MATERIAL PROVIDED:
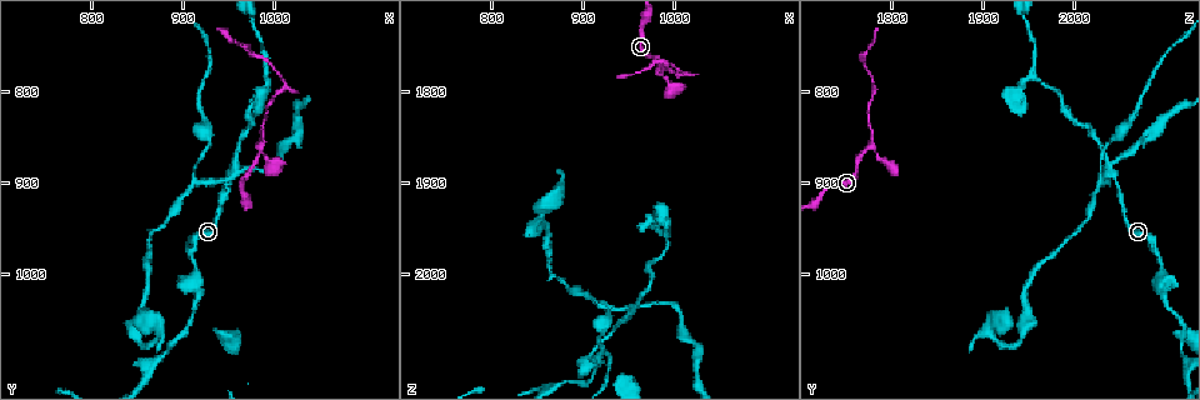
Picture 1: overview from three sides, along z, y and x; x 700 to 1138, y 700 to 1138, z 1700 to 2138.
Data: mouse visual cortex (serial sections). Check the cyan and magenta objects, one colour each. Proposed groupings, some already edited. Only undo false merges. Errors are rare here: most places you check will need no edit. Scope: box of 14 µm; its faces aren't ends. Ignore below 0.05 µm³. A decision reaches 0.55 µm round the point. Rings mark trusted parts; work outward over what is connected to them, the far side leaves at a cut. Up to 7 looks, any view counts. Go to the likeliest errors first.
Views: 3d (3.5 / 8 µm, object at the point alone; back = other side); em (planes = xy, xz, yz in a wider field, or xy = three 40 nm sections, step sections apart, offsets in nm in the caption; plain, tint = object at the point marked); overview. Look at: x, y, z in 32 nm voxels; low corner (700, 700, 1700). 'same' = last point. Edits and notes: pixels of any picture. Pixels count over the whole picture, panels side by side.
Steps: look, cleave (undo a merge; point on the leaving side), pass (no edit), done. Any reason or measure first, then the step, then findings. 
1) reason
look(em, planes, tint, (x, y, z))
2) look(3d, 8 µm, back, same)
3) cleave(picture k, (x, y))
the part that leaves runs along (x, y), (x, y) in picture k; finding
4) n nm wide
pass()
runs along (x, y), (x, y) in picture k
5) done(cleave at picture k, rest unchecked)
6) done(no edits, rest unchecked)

four-way junction
look(3d, 8 µm, (955, 895, 2045))

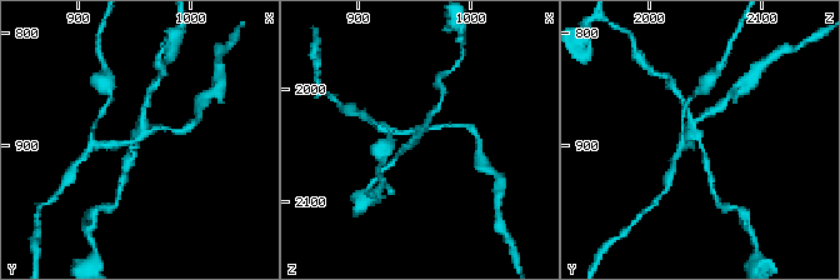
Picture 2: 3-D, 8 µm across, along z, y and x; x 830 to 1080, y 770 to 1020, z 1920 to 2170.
4 arms; arms of 150, 150, 200, 250 nm; now the EM
look(em, planes, tint, (952, 890, 2044))

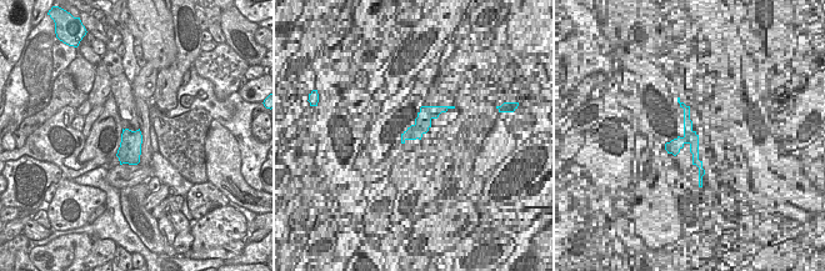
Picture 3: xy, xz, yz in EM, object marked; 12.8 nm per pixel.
cleave(picture 2, (113, 144))
two cells meet here

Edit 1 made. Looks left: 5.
thin neck
look(3d, 8 µm, (985, 860, 1775))

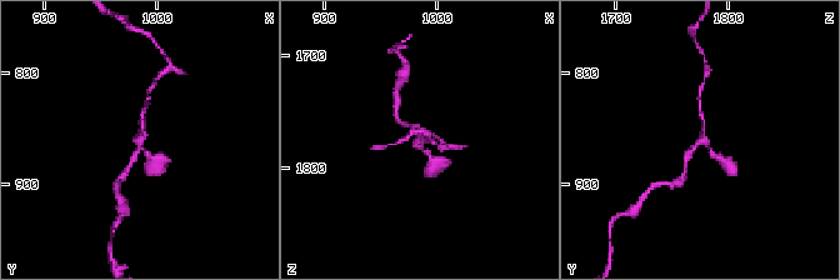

WHAT IS BEING ASKED: Exactly as they stand, set down the lines from the start of the material through the line with "Data: mouse visual", both ends included, omitting the pictures.

WORKED SOLUTION:
Picture 1: overview from three sides, along z, y and x; x 700 to 1138, y 700 to 1138, z 1700 to 2138.
Data: mouse visual cortex (serial sections). Check the cyan and magenta objects, one colour each. Proposed groupings, some already edited. Only undo false merges. Errors are rare here: most places you check will need no edit. Scope: box of 14 µm; its faces aren't ends. Ignore below 0.05 µm³. A decision reaches 0.55 µm round the point. Rings mark trusted parts; work outward over what is connected to them, the far side leaves at a cut. Up to 7 looks, any view counts. Go to the likeliest errors first.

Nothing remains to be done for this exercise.